[Page images and extracted text]
--

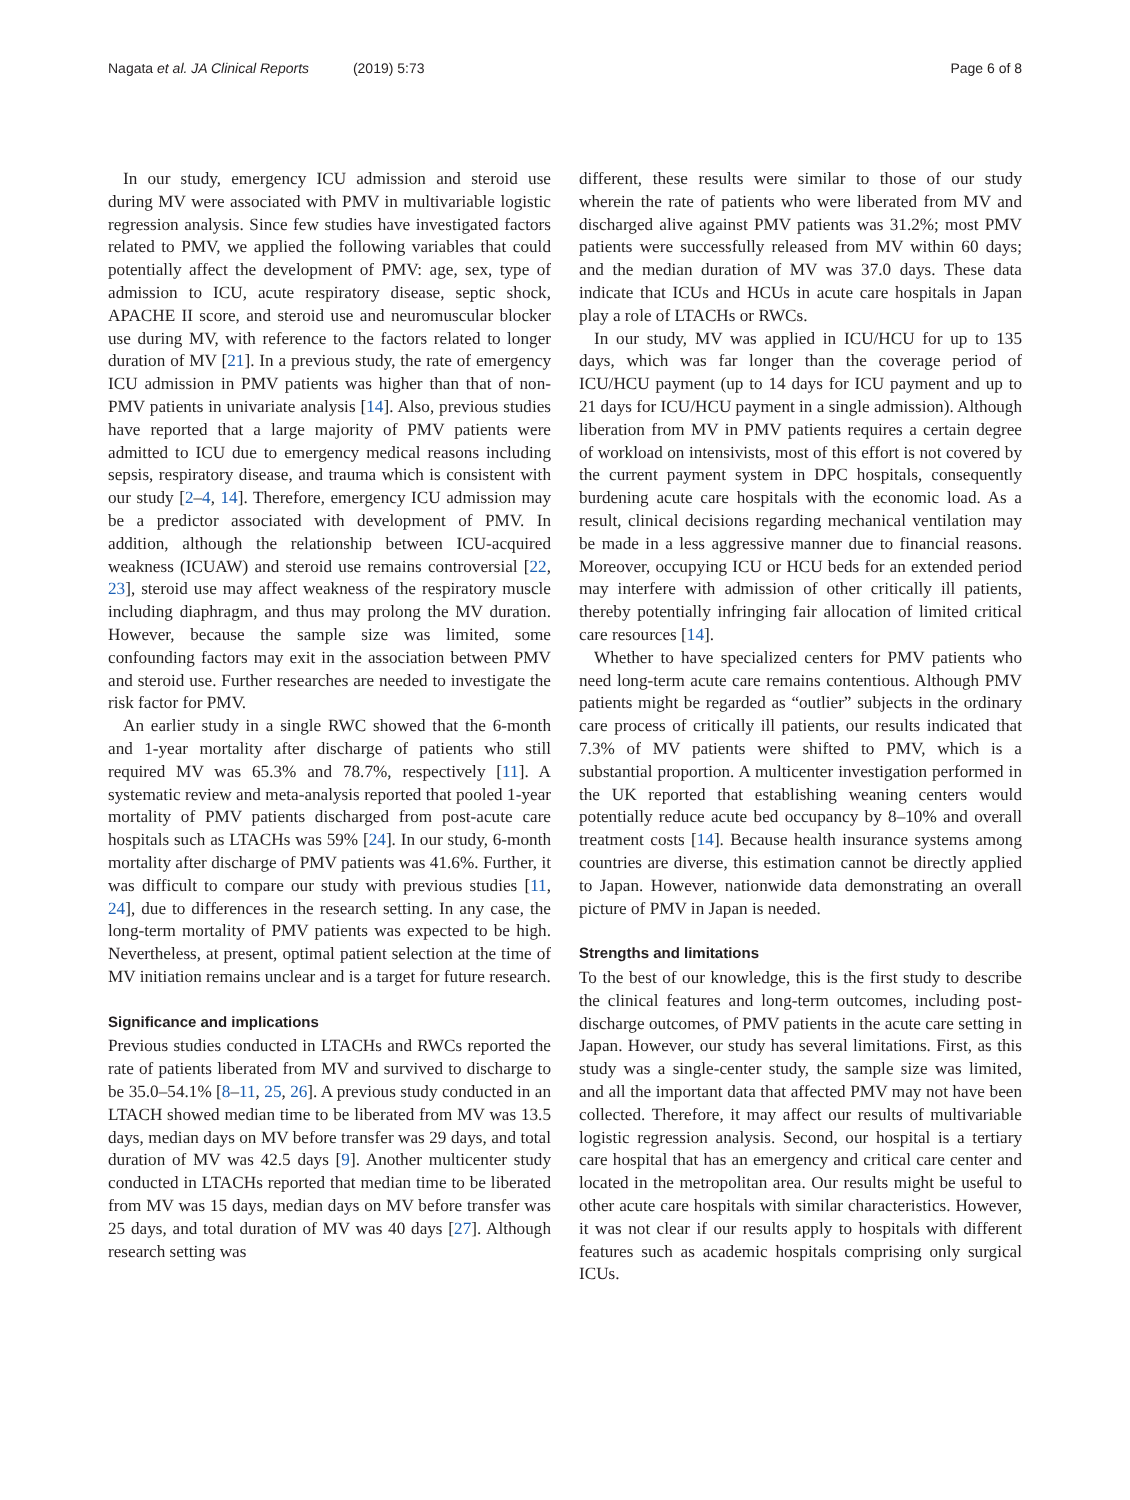Nagata et al. JA Clinical Reports (2019) 5:73
Page 6 of 8
In our study, emergency ICU admission and steroid use during MV were associated with PMV in multivariable logistic regression analysis. Since few studies have investigated factors related to PMV, we applied the following variables that could potentially affect the development of PMV: age, sex, type of admission to ICU, acute respiratory disease, septic shock, APACHE II score, and steroid use and neuromuscular blocker use during MV, with reference to the factors related to longer duration of MV [21]. In a previous study, the rate of emergency ICU admission in PMV patients was higher than that of non-PMV patients in univariate analysis [14]. Also, previous studies have reported that a large majority of PMV patients were admitted to ICU due to emergency medical reasons including sepsis, respiratory disease, and trauma which is consistent with our study [2–4, 14]. Therefore, emergency ICU admission may be a predictor associated with development of PMV. In addition, although the relationship between ICU-acquired weakness (ICUAW) and steroid use remains controversial [22, 23], steroid use may affect weakness of the respiratory muscle including diaphragm, and thus may prolong the MV duration. However, because the sample size was limited, some confounding factors may exit in the association between PMV and steroid use. Further researches are needed to investigate the risk factor for PMV.
An earlier study in a single RWC showed that the 6-month and 1-year mortality after discharge of patients who still required MV was 65.3% and 78.7%, respectively [11]. A systematic review and meta-analysis reported that pooled 1-year mortality of PMV patients discharged from post-acute care hospitals such as LTACHs was 59% [24]. In our study, 6-month mortality after discharge of PMV patients was 41.6%. Further, it was difficult to compare our study with previous studies [11, 24], due to differences in the research setting. In any case, the long-term mortality of PMV patients was expected to be high. Nevertheless, at present, optimal patient selection at the time of MV initiation remains unclear and is a target for future research.
Significance and implications
Previous studies conducted in LTACHs and RWCs reported the rate of patients liberated from MV and survived to discharge to be 35.0–54.1% [8–11, 25, 26]. A previous study conducted in an LTACH showed median time to be liberated from MV was 13.5 days, median days on MV before transfer was 29 days, and total duration of MV was 42.5 days [9]. Another multicenter study conducted in LTACHs reported that median time to be liberated from MV was 15 days, median days on MV before transfer was 25 days, and total duration of MV was 40 days [27]. Although research setting was
different, these results were similar to those of our study wherein the rate of patients who were liberated from MV and discharged alive against PMV patients was 31.2%; most PMV patients were successfully released from MV within 60 days; and the median duration of MV was 37.0 days. These data indicate that ICUs and HCUs in acute care hospitals in Japan play a role of LTACHs or RWCs.
In our study, MV was applied in ICU/HCU for up to 135 days, which was far longer than the coverage period of ICU/HCU payment (up to 14 days for ICU payment and up to 21 days for ICU/HCU payment in a single admission). Although liberation from MV in PMV patients requires a certain degree of workload on intensivists, most of this effort is not covered by the current payment system in DPC hospitals, consequently burdening acute care hospitals with the economic load. As a result, clinical decisions regarding mechanical ventilation may be made in a less aggressive manner due to financial reasons. Moreover, occupying ICU or HCU beds for an extended period may interfere with admission of other critically ill patients, thereby potentially infringing fair allocation of limited critical care resources [14].
Whether to have specialized centers for PMV patients who need long-term acute care remains contentious. Although PMV patients might be regarded as “outlier” subjects in the ordinary care process of critically ill patients, our results indicated that 7.3% of MV patients were shifted to PMV, which is a substantial proportion. A multicenter investigation performed in the UK reported that establishing weaning centers would potentially reduce acute bed occupancy by 8–10% and overall treatment costs [14]. Because health insurance systems among countries are diverse, this estimation cannot be directly applied to Japan. However, nationwide data demonstrating an overall picture of PMV in Japan is needed.
Strengths and limitations
To the best of our knowledge, this is the first study to describe the clinical features and long-term outcomes, including post-discharge outcomes, of PMV patients in the acute care setting in Japan. However, our study has several limitations. First, as this study was a single-center study, the sample size was limited, and all the important data that affected PMV may not have been collected. Therefore, it may affect our results of multivariable logistic regression analysis. Second, our hospital is a tertiary care hospital that has an emergency and critical care center and located in the metropolitan area. Our results might be useful to other acute care hospitals with similar characteristics. However, it was not clear if our results apply to hospitals with different features such as academic hospitals comprising only surgical ICUs.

--

TASK DESCRIPTION
Each line of the data that holds the word "liberated" should be copied.

ANSWER SPACE
Previous studies conducted in LTACHs and RWCs reported the rate of patients liberated from MV and survived to discharge to be 35.0–54.1% [8–11, 25, 26]. A previous study conducted in an LTACH showed median time to be liberated from MV was 13.5 days, median days on MV before transfer was 29 days, and total duration of MV was 42.5 days [9]. Another multicenter study conducted in LTACHs reported that median time to be liberated from MV was 15 days, median days on MV before transfer was 25 days, and total duration of MV was 40 days [27]. Although research setting was
different, these results were similar to those of our study wherein the rate of patients who were liberated from MV and discharged alive against PMV patients was 31.2%; most PMV patients were successfully released from MV within 60 days; and the median duration of MV was 37.0 days. These data indicate that ICUs and HCUs in acute care hospitals in Japan play a role of LTACHs or RWCs.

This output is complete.